Prompt: Render the data below as a numbered list, skipping blank lines and leaving out the pictures.

Available data:
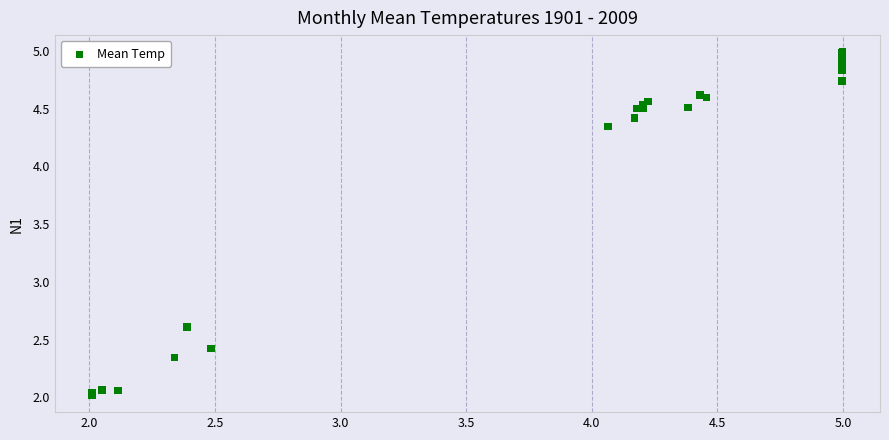

What Y value in the scatter plot is closest to 3?

2.6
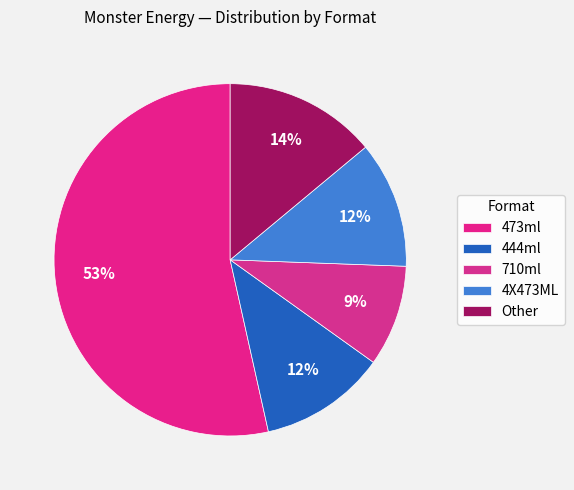

To the nearest percent, what is the average slice percentage?

20%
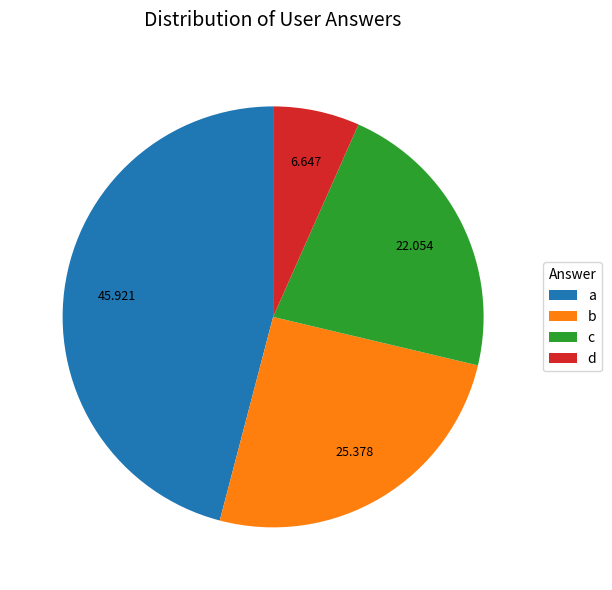

Which has a higher value, c or a?

a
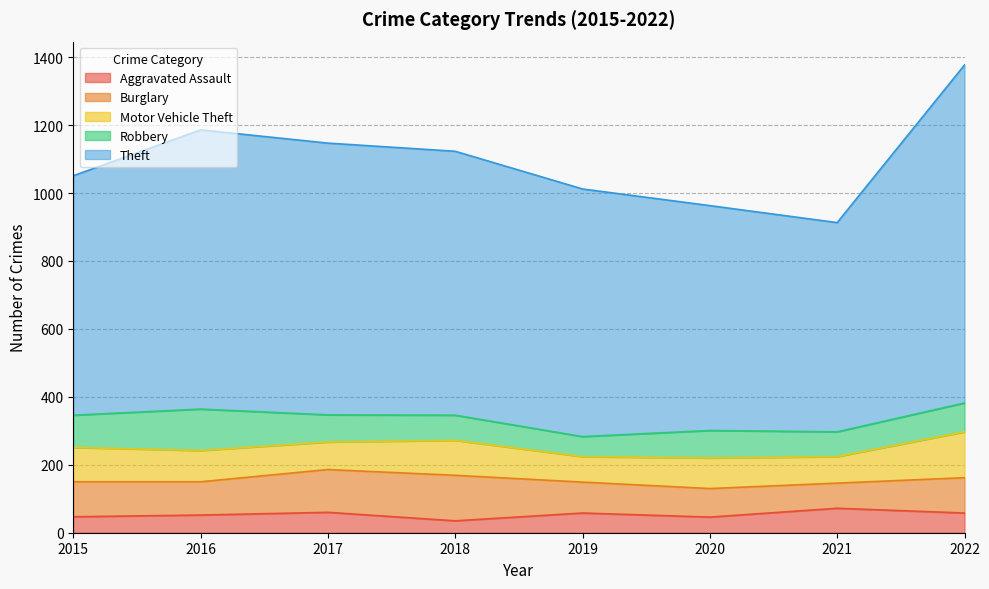

What is the greatest value displayed?

995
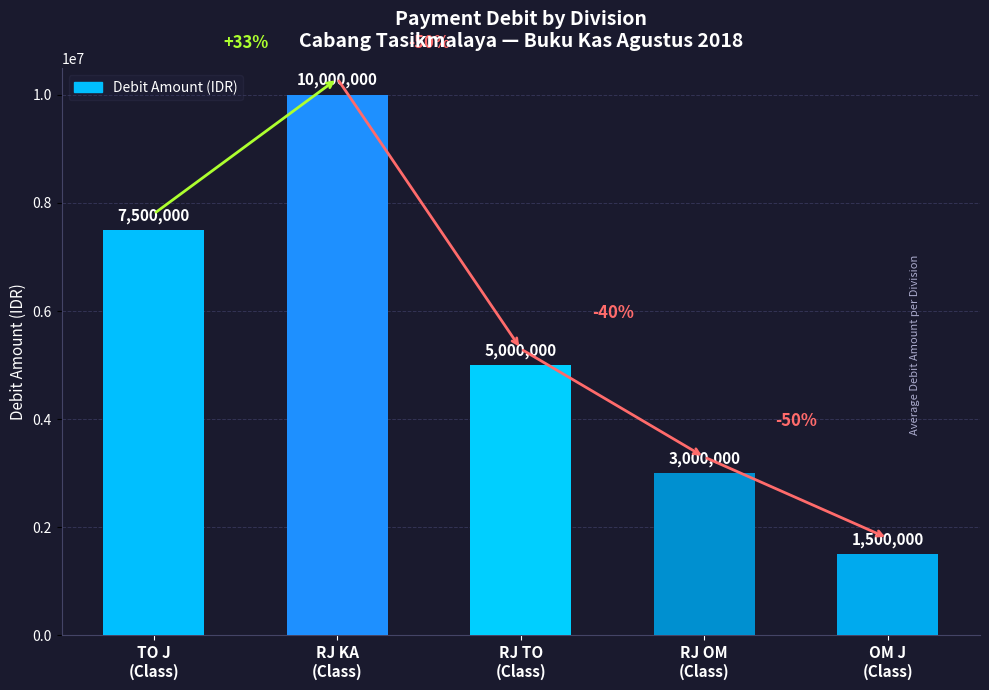

At which category does the chart reach its minimum across all series?

OM J
(Class)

Answer space:
1. What Y value in the scatter plot is closest to 3?
2. 2.6
3. To the nearest percent, what is the average slice percentage?
4. 20%
5. Which has a higher value, c or a?
6. a
7. What is the greatest value displayed?
8. 995
9. At which category does the chart reach its minimum across all series?
10. OM J
11. (Class)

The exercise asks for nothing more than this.